Mayor Michael Armitage says the tax assessment isn’t something he wants to do, but it’s a matter of choosing public safety or dollars.
“We’re stuck between, you know what’s worse of two evils?” Armitage says.
Charlotte has a big-time deficit and is on pace to blow through its $300,000 in savings by the end of the year, according to the mayor.
Money for the fire department normally comes out of the city’s general fund. He says adding the assessment will help the city pay operational costs and pensions.
“We only have 48 employees currently in the city, so we have more people drawing retirement benefits than we have,” Armitage says. “And when you’re funded that low, we’re essentially just paying out what’s being drawn on to that fund. So we’re already on the state’s radar, we already had to file reports in the state about our pension liability.”

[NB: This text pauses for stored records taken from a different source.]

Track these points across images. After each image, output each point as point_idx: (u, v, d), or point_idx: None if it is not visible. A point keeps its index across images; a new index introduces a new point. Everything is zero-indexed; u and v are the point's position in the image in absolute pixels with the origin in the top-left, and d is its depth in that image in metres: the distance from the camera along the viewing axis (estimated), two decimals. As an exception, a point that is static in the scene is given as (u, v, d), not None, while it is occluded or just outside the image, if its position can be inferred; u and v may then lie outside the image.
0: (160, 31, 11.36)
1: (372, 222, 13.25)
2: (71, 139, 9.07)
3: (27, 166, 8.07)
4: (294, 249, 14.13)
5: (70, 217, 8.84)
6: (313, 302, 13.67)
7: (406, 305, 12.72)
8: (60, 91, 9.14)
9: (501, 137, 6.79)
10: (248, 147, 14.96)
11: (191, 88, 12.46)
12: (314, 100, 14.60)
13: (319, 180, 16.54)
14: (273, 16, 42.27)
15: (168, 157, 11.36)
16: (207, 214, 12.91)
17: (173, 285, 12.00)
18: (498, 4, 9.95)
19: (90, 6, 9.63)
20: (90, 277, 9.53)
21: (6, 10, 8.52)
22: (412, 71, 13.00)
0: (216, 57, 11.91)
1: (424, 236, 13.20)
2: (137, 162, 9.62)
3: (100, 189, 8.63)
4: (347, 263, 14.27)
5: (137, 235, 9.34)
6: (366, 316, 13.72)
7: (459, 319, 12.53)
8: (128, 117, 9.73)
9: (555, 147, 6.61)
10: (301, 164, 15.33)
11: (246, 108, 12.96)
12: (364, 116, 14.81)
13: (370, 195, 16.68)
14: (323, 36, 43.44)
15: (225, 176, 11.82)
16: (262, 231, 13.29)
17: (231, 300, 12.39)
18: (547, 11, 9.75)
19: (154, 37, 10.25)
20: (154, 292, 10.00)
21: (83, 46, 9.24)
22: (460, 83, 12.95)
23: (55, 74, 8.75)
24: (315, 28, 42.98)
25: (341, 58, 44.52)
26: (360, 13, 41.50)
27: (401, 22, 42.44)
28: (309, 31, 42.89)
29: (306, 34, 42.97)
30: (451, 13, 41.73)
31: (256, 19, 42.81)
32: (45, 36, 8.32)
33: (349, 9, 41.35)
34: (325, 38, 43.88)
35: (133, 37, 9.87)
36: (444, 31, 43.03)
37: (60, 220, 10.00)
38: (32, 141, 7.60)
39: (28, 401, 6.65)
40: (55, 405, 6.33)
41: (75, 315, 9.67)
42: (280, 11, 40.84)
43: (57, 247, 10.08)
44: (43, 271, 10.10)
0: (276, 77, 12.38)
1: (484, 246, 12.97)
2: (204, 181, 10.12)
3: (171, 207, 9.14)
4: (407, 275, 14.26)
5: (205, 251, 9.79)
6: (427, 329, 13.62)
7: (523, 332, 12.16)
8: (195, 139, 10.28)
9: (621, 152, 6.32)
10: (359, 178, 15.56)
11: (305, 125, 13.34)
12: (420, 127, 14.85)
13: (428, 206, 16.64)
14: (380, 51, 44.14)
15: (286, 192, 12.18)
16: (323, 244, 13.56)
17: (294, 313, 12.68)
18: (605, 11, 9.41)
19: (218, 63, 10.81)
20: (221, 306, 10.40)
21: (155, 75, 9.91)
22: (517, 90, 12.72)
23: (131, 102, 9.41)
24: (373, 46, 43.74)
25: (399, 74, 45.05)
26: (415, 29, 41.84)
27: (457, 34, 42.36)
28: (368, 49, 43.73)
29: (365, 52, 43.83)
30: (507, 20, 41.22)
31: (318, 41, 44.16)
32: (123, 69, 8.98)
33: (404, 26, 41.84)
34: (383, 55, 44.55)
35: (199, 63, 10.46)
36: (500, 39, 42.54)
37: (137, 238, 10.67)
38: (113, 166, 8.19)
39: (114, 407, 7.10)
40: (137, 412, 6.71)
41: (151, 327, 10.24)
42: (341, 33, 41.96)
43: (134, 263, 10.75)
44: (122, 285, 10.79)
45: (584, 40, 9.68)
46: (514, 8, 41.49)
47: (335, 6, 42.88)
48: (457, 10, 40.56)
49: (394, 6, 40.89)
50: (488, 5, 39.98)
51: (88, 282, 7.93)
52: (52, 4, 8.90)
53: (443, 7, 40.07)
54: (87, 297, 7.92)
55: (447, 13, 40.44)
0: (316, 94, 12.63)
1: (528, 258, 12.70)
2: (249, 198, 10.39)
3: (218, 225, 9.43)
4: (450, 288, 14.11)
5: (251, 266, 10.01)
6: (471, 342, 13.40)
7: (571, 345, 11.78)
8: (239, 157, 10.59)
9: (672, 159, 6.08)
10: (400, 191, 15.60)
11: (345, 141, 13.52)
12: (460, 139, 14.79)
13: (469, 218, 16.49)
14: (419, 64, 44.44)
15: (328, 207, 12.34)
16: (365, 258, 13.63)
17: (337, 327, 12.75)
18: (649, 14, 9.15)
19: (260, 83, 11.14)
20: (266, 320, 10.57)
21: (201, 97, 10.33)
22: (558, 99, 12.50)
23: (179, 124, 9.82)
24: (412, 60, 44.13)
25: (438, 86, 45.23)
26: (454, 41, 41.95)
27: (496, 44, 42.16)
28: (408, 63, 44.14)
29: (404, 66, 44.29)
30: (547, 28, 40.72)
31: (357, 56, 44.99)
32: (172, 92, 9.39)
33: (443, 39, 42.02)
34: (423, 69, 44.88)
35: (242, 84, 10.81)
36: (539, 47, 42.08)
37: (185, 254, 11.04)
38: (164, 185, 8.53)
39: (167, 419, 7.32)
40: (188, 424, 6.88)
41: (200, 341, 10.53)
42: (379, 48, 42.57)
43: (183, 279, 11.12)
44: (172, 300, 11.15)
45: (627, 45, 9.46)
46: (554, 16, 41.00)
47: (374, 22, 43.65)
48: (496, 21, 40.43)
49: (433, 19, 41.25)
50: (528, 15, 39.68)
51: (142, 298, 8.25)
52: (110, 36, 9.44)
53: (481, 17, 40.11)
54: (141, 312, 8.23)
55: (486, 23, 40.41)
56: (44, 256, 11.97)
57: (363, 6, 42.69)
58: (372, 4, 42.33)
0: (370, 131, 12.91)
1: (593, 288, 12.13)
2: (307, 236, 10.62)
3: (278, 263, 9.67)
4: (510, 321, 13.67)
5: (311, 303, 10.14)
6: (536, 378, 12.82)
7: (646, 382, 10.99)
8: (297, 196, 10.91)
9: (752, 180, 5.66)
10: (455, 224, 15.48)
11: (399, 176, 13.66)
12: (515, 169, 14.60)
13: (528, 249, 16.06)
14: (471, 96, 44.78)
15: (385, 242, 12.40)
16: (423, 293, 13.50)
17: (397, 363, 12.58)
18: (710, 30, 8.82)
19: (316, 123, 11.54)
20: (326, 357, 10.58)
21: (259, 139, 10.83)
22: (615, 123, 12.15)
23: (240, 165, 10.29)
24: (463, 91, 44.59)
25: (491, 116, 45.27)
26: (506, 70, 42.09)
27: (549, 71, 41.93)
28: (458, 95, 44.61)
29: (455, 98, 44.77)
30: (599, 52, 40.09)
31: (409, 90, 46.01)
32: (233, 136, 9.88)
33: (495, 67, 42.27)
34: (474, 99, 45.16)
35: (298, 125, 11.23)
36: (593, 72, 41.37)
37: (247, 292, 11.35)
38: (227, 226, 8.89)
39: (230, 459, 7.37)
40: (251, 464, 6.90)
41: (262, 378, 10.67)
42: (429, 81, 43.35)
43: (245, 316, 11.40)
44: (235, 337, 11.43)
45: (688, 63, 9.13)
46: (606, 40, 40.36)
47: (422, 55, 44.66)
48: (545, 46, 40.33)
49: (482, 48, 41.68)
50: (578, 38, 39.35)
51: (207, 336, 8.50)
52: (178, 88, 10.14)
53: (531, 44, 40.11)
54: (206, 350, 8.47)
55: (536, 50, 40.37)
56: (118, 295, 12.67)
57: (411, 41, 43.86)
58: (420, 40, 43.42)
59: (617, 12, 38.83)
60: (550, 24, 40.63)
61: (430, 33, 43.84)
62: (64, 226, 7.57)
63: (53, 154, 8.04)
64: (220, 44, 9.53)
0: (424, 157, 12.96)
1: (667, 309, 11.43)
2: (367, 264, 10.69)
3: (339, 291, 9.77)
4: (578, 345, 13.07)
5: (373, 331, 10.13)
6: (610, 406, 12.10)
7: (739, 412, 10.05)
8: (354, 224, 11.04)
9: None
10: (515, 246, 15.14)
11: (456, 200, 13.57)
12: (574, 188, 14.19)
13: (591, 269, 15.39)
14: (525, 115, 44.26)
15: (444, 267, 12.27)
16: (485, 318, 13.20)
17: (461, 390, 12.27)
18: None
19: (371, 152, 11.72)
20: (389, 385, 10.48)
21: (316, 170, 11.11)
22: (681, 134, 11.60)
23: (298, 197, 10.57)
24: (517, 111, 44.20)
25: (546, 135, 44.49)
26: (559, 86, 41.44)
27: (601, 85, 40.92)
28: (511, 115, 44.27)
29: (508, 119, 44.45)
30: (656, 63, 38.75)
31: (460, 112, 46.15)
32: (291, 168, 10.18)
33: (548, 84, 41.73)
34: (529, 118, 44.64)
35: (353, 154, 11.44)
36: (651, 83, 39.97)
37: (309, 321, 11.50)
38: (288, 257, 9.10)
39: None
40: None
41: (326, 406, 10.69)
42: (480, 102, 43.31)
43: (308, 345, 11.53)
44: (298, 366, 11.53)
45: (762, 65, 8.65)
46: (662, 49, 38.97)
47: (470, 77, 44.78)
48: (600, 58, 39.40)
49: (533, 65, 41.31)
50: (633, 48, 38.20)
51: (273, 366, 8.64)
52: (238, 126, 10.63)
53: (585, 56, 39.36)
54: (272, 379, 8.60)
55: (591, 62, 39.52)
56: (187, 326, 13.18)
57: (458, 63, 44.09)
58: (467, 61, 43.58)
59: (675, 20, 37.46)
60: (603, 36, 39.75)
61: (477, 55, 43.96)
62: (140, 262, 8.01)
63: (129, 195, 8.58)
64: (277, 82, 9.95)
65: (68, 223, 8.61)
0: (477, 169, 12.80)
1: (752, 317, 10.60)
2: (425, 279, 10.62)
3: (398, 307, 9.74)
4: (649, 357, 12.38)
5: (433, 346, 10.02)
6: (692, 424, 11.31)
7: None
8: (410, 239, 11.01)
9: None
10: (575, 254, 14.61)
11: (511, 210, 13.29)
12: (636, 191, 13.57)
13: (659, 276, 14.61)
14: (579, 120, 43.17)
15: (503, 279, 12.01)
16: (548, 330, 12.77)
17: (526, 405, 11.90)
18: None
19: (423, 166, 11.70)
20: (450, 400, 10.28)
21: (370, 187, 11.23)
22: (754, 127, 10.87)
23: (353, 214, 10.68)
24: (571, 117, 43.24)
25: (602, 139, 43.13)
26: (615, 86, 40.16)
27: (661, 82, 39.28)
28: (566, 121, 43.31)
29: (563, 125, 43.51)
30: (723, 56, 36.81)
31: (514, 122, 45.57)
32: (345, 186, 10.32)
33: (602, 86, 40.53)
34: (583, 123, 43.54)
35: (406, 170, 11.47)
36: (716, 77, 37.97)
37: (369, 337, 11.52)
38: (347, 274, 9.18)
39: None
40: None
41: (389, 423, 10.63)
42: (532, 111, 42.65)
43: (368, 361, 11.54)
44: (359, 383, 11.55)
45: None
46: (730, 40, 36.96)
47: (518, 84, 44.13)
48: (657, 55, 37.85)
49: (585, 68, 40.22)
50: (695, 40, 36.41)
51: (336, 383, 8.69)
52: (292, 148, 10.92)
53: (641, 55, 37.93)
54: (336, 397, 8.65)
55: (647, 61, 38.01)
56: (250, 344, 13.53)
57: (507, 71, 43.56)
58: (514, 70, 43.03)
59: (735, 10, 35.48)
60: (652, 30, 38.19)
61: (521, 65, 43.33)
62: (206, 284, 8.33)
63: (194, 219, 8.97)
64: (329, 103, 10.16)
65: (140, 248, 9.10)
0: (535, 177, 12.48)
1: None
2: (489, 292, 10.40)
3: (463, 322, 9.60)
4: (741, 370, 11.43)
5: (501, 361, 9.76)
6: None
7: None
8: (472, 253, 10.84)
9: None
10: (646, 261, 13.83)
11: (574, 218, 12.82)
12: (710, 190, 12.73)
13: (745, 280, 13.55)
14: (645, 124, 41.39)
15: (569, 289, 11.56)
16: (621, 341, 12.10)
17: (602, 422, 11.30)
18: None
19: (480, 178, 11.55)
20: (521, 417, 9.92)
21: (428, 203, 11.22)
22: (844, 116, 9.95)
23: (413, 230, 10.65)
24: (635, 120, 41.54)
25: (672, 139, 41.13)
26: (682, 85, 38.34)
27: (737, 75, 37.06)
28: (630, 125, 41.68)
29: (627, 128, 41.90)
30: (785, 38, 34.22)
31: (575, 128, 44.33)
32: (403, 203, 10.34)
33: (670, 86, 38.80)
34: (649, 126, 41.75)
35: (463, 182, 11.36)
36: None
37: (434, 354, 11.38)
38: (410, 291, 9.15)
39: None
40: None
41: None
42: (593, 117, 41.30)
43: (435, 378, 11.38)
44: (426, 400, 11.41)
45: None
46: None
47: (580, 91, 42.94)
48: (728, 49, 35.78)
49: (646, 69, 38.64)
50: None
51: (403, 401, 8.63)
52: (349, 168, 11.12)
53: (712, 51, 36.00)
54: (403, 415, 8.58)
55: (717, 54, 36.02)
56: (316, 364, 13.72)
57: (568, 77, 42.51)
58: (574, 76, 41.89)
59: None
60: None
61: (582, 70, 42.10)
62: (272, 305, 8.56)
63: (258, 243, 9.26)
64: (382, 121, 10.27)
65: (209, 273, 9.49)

Some in the community aren’t happy the problem has gotten severe enough that the partial-volunteer fire department could be in danger.
“I understand a lot of the frustration you know, I don’t like taxes, I don’t like special assessments,” Armitage adds.
But Armitage says the city needs more money or cuts are coming.
“A lot of these problems that we’re facing, it’s been building up for a long time, and now we’re to a point where it’s critical.”
The city council will meet on Monday to discuss the millage further. It’s possible it could be instituted by July and could eventually pop up on voter ballots in November.